BEGIN Supplied text

The G Class are a class of diesel locomotive built by Clyde Engineering, Rosewater and Somerton for V/Line between 1984 and 1989.

==History==
By the early 1980s, the first generation diesels purchased by the Victorian Railways were nearly 30 years old, with an average fleet age of 20 years. In addition, 70% of the fleet was of 1,000 horsepower or less, a consequence of the historically large number of branch lines in the state.

Rationalisation of the rail freight task had also been carried out, with small freight consignments being consolidated to 'freight centres' from 1976. Moves had also been made towards the operation of block trains carrying a single commodity, rather than trains carrying a wider variety of freight. Grain became the major commodity carried by rail in Victoria, with the consulting arm of Canadian National commissioned by VicRail in 1983 to find ways of improving efficiency. Recommendations carried out included increasing train sizes to 50 bogie wagons and closing a number of branch lines.

END Supplied text
BEGIN Input data

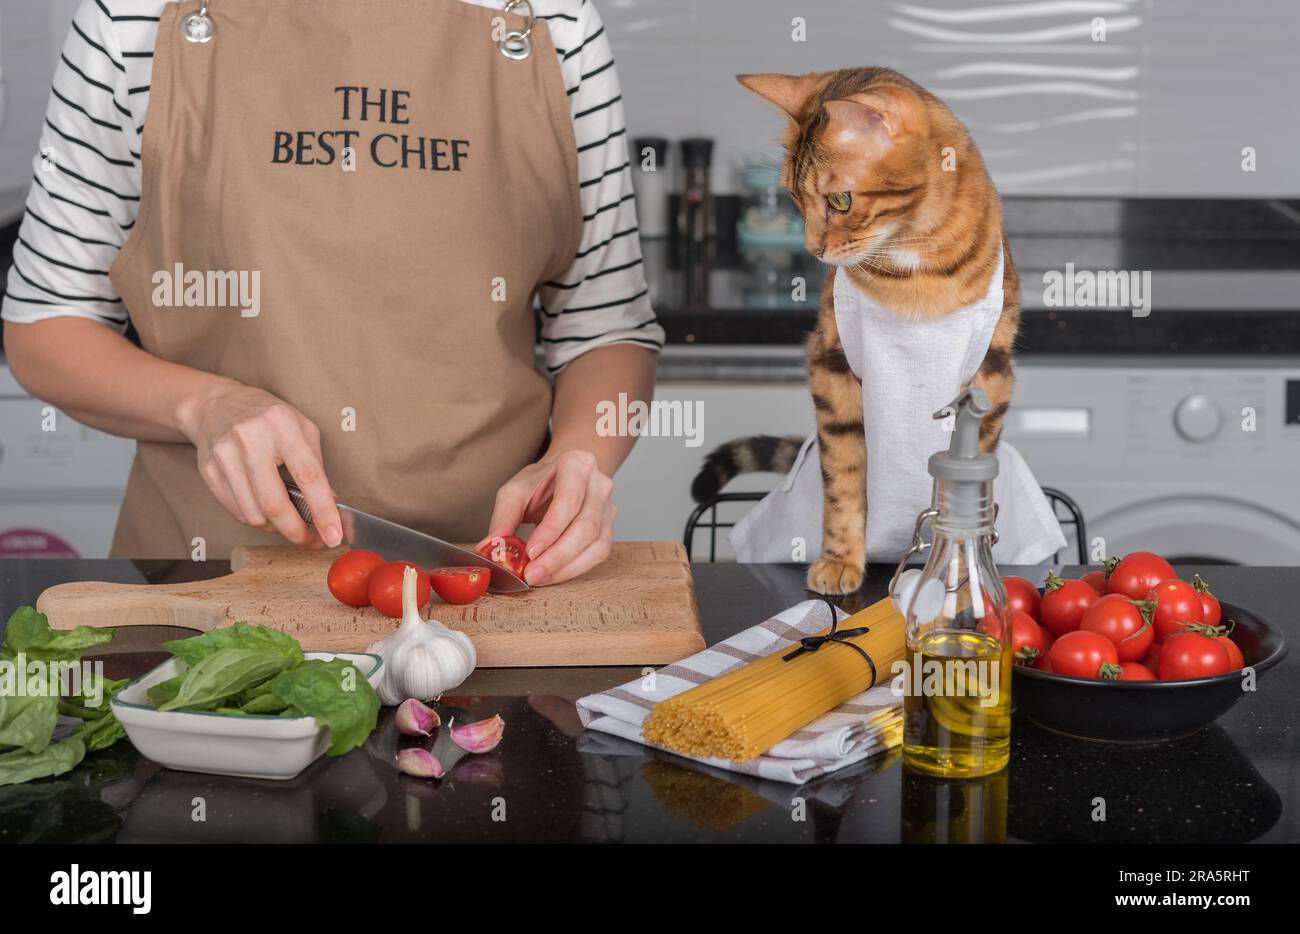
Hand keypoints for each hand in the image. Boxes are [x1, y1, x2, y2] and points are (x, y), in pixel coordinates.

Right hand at [179, 380, 341, 546]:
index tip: (334, 535)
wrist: (216, 405)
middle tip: (312, 541)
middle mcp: (251, 440)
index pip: (308, 476)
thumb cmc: (267, 418)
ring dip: (276, 527)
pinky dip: (257, 519)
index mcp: (282, 425)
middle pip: (274, 503)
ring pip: (254, 514)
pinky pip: (237, 511)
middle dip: (296, 531)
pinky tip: (266, 510)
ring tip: (288, 521)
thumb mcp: (302, 428)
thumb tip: (330, 505)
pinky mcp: (209, 472)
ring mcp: (225, 456)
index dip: (323, 511)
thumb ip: (317, 465)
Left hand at [479, 449, 615, 585]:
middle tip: (531, 574)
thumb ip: (503, 517)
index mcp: (577, 465)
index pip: (568, 501)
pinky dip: (576, 569)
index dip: (550, 530)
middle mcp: (599, 485)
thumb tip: (490, 548)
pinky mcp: (610, 528)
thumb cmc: (539, 482)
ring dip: (566, 567)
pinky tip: (554, 575)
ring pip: (596, 544)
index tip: (530, 552)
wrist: (562, 476)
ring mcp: (609, 507)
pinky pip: (599, 553)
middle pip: (586, 526)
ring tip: (539, 578)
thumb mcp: (515, 491)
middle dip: (557, 556)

END Input data

** Problem statement **
From the text on the G Class locomotives, write out the stretch from "The G Class" through "in the state.".

** Solution to this exercise **
The G Class are a class of diesel locomotive built by Clyde Engineering, Rosewater and Somerton for V/Line between 1984 and 1989.

==History==
By the early 1980s, the first generation diesels purchased by the Victorian Railways were nearly 30 years old, with an average fleet age of 20 years. In addition, 70% of the fleet was of 1,000 horsepower or less, a consequence of the historically large number of branch lines in the state.